Die Pflaster werden Leuten verschrieben, die unter schweren Schmerzen leiden. Sie sind rezeptpflichtig, gelangen aber mitunter auf den Schwarzmarkt. Dann kocht man die Pflaster aus und verwendet die gewonnene Flüssigkeit, weil opiathaltig, für Drogensüchtige. Die Kripo startete anschließend eine Hausdurchsuchung bei der Frau, fand aber nichts. Danach gab es Zoff zwischen der mutmaßlichen Fentanyl-Verkäuferin und dem 35-Jährigen. Er führte dazu, dass der Mann drei SMS schickte, die Worte wie "Dreckschwein" und "alte Hexe" enthielten. Da erstattete die Frau Anzeige wegen Beleidigung.

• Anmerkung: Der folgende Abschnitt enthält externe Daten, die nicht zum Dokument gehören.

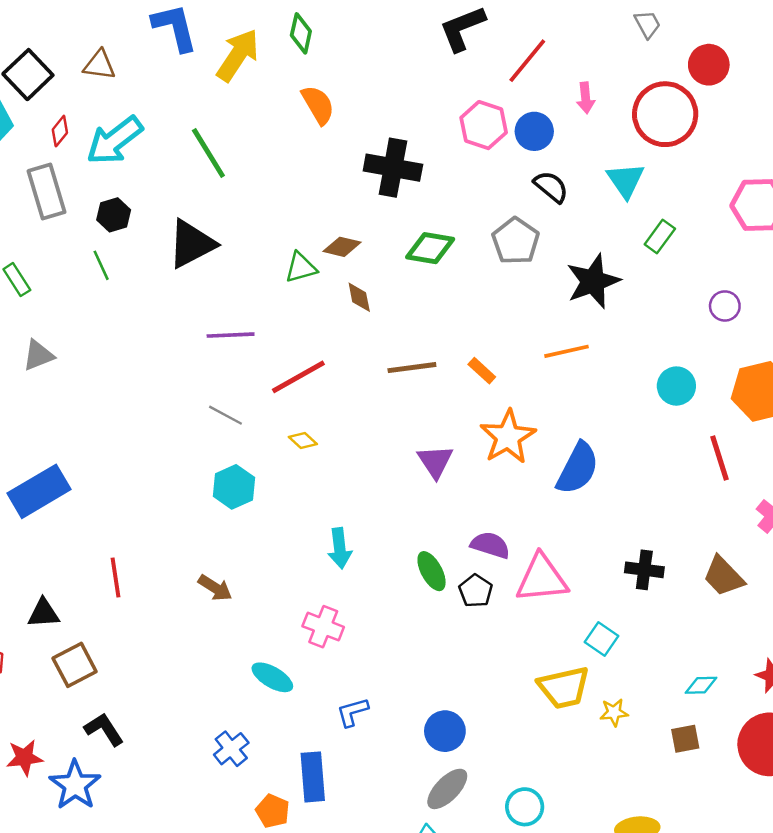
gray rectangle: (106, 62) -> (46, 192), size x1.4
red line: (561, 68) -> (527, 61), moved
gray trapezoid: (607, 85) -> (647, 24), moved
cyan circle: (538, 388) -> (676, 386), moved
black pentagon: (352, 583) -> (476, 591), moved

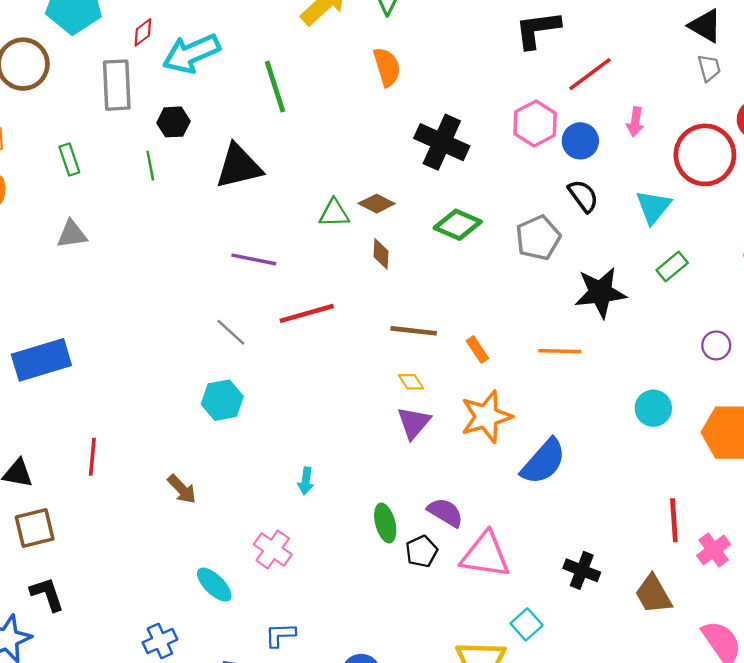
yellow diamond: (303, 441) -> (411, 382), moved
red line: (720, 458) -> (674, 520), moved
cyan arrow: (340, 548) -> (306, 481), size x0.7

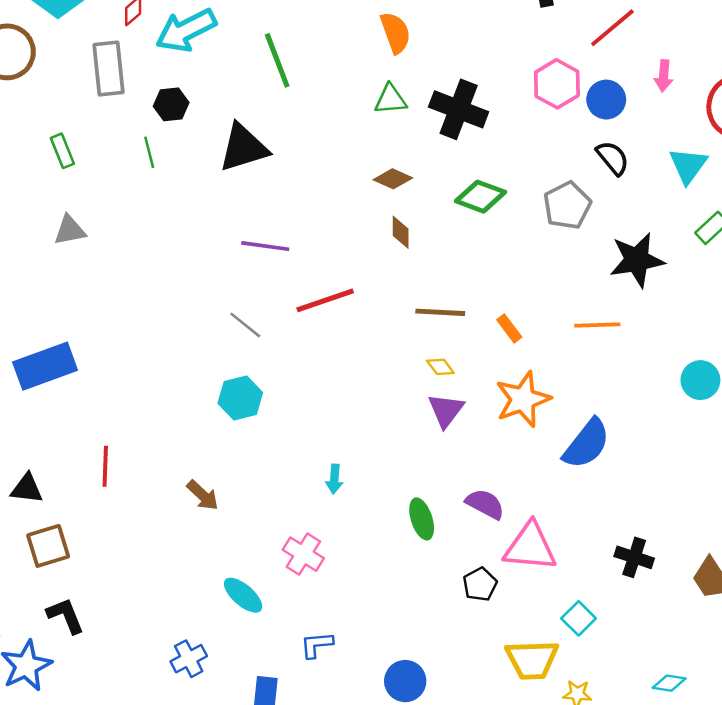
green triangle: (334, 213) -> (391, 99), moved
black pentagon: (421, 551) -> (480, 584), moved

Der vor den Richter zitierte Arbeiter, jüngst erst in eine feste Anstellung übernommen, zeigte sich überaus moderat. "Das hätte ich nicht tun dürfen", signalisierte er Reue und empfahl dem Vorsitzenden, mit einer Bestrafung nicht zu zögern. Daraus entspann sich ein Dialog, bei dem der Richter erfuhr, dass der Angeklagte seine kranke Mutter pflegt und alles macht, um seiner Rauschgiftsucht zu entkommen.

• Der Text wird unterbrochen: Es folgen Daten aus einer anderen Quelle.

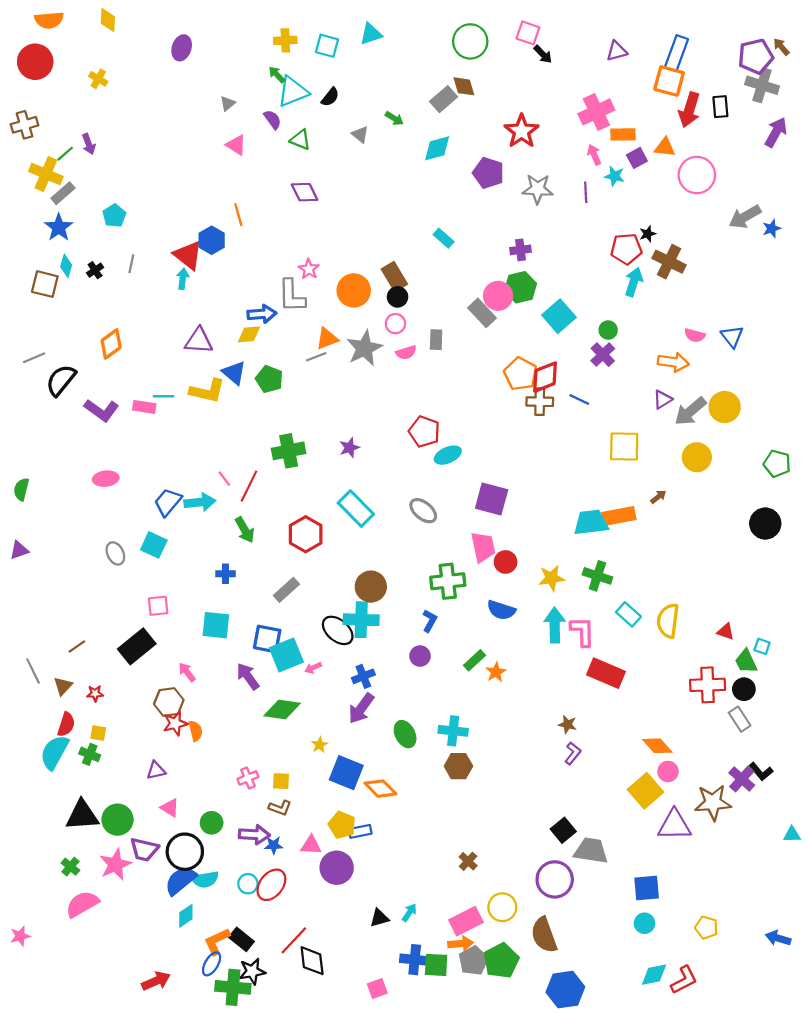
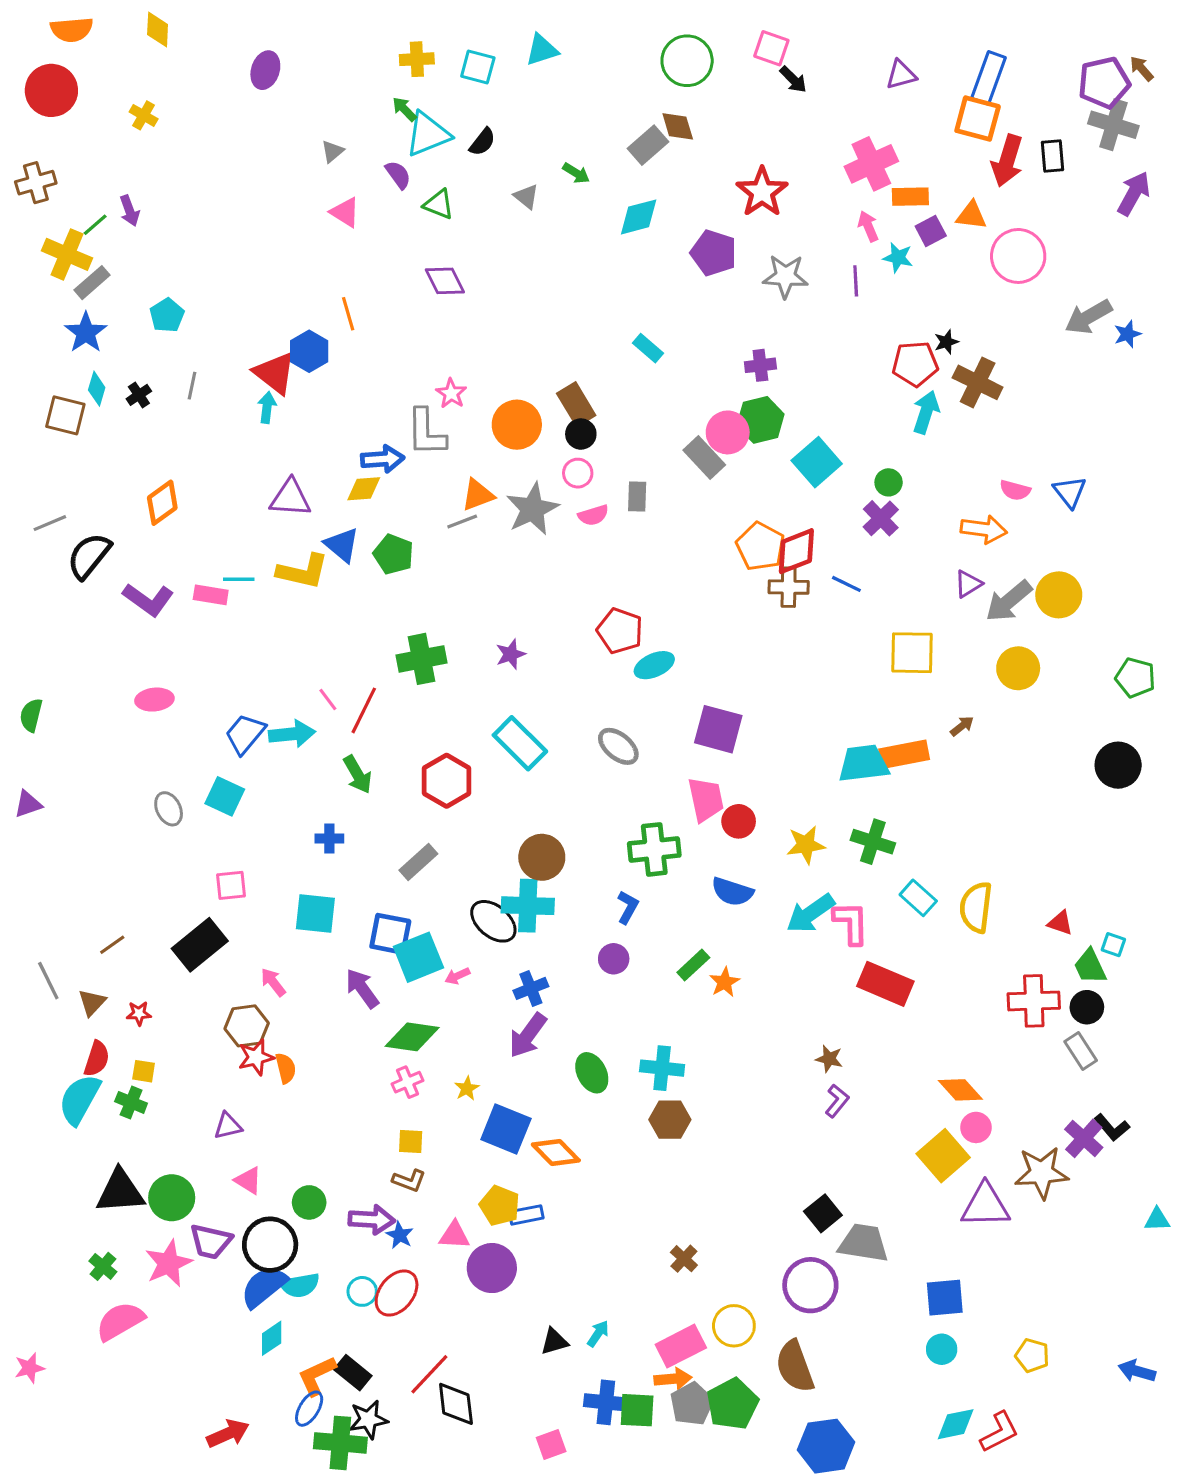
cyan arrow: (555, 625) -> (810, 913), turned -124
pink cross: (248, 778) -> (407, 1082), moved
blue star: (274, 845) -> (400, 1235), turned 30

Die von der Staatsanwaltschaft beantragten 4500 Euro Geldstrafe hielt Richter Sand für völlig überzogen. Er verhängte 1200 Euro. "Das alles hat sich im Drogenmilieu zugetragen", sagte er und fügte hinzu, dass ein Streit wegen der Fentanylpflaster-Anzeige vorausgegangen sei. Der 35-Jährige könnte die Buße in Raten abstottern. Doch vorerst muss er abwarten. Denn die Anklagebehörde hat die Möglichkeit, innerhalb einer Woche Berufung zum Landgericht einzulegen.